For a Reason
Call it another night,
call it another year,
call it anything you want,
just don’t call it with a tear.
I insist, I exist, I subsist, I persist,
but what is it I’ve missed?
I travel further ’til my thoughts are clear.
With bated breath I can scarcely hear
echoes of a voice so dear,
pouring whisky in a glass so near.
Crying back to consciousness, the coldness grips my skin.
The sky is pitching violently, drawn by shrieking winds.
Sea spray blurs my vision, the waves roll by so fast.
Save this ship of freedom, I’m strapped helpless to the mast.
Remembering when first I held the wheel in my own hands,
I took the helm so easily and sailed for distant lands.
Now the sea’s too choppy and I just don’t understand,
why should my crew desert me when I need a guiding hand?
Call out for direction, but there’s no one there to steer.
Shout out for salvation but there’s no one there to hear.
Call out a supplication for the maelstrom is near.
“I thought I saw a way out of here,”
said the joker who became a thief,
“until I was confronted by my fear
and the accumulation of years of grief.
I had joked my way through dreary days,
when I was lost in an endless maze,
then my life entered into another phase
and I drifted on to other ways.
There was nothing funny about stealing
but it erased that uneasy feeling
of trying to salvage each day with a joke,
while finding myself on the verge of being broke.”

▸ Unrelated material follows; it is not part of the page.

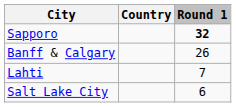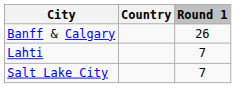- row: Sapporo | 32
Salt Lake City | Round 1: 6 -> 7
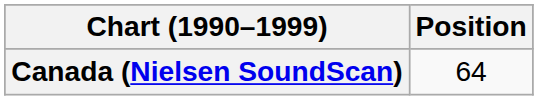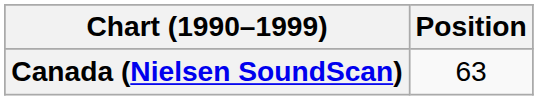Canada (Nielsen SoundScan) | Position: 64 -> 63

Between optimism and denial, opportunity and trial,
sometimes in your life your heart grows cold,
for dreary days and the truth untold
about how we’re all here for a reason,
no matter what place, what season.
As I watch her body glide,
my memory starts to slide
to a time when I couldn’t find love
seeking solace from the stars above.
My breath is losing me as I stumble to my feet,
my purpose eludes me as my heart misses a beat.
I cry with joy, I cry with pain,
I stop the traffic in the rain.
In life’s maze I feel a craze
filling the days like a turquoise haze,
my heart ablaze as fortune sways.
Do I seek simplicity?
Do I move with felicity?
Do I fight sobriety?
Do I dread propriety?
In the tiny beads of sweat trickling down my face,
I sense a time, another place,
when and where I can’t even say
but fortune’s grace had a role to play,
my aversion to the crowd subsumed
under fingertips of love assumed,
guiding me towards an unknown station
my heart entranced with infatuation.